While his work may be a bit reminiscent of pop art in its graphic quality, bold color, and, in some ways, appropriation of the cultural norm of beauty, his style is his own. Another part of his 30,000 hours of practice has been invested in process: how to make oil paint flow off the end of a spoon with just the right amount of control or lack of control. He needs that chaotic, uncontrolled part of the process to unravel him from the realism and accuracy that is second nature. Yet, he needs some control to accomplish the likeness that he wants to capture in a portrait and the beauty that goes with it.
He seems to alternate between wild improvisation, allowing black lines, thick and thin, to wander around and off the edge of the panel, and deliberate pattern-making with circles and other shapes that require a very steady hand; another product of those thousands of hours of practice.
Toro often works from photographs and may start with a few pencil lines on the panel to establish the perspective and proportion of his subject. But his color palette for each painting is improvised. One color calls for the next, he explains. Though intuitive in nature, that, too, is a skill acquired through thousands of hours of practice.

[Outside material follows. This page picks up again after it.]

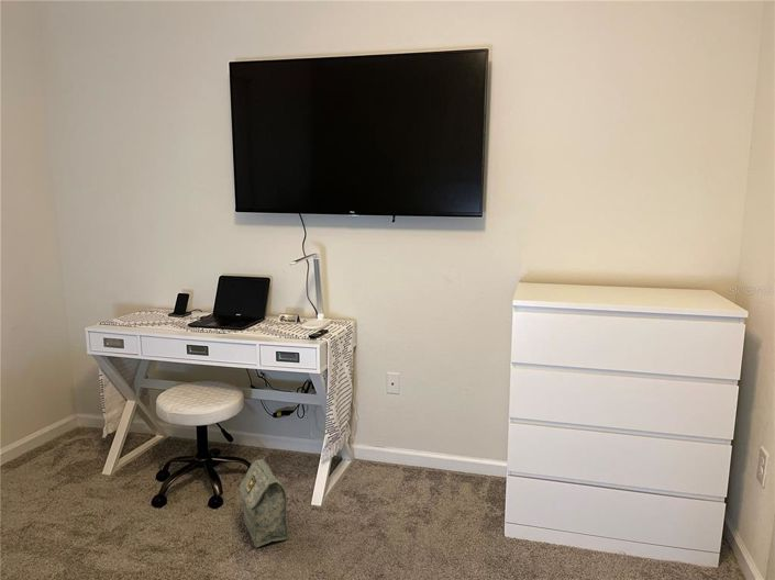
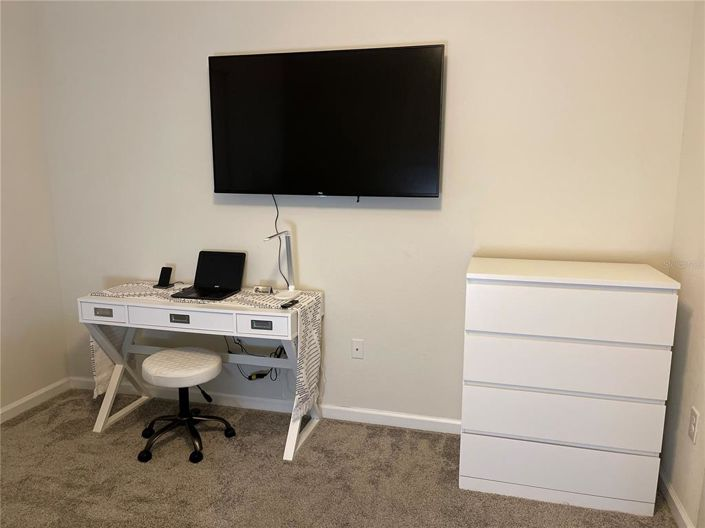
- bag [239,458,289,548]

This notion of the 20,000 to 30,000 hours needed for artists to develop their unique style is Toro’s expansion of Malcolm Gladwell’s “Outliers” theme. Gladwell’s research revealed that the stars in any field, from athletes to scientists, have typically invested 10,000 hours or more to achieve their expertise. Toro asserts the bar is higher for artists, which is why his advice to emerging artists is always, “Be prolific.”
Toro believes an artist’s evolution doesn’t stop after 30,000 hours; in fact it never stops. An experimental process may lead to ideas for new subject; a new subject for a series may call for experiments in new processes. So this is where Toro is today, but check back in five years and see where evolution has taken him. Right now he’s contemplating a new series of paintings for a summer exhibit in San Diego.
Toro is delighted to be working with the Utah Arts Alliance as a board member and to be able to help the Urban Arts Gallery redefine their mission. His show is the first solo show the gallery has offered thus far.
Jimmi Toro’s work is on exhibit at Urban Arts Gallery through April 6.
Sue Martin holds an M.A. in Theatre and has worked in public relations. As an artist, she works in watercolor, oil, and acrylic to capture Utah landscapes or the beauty of everyday objects in still life.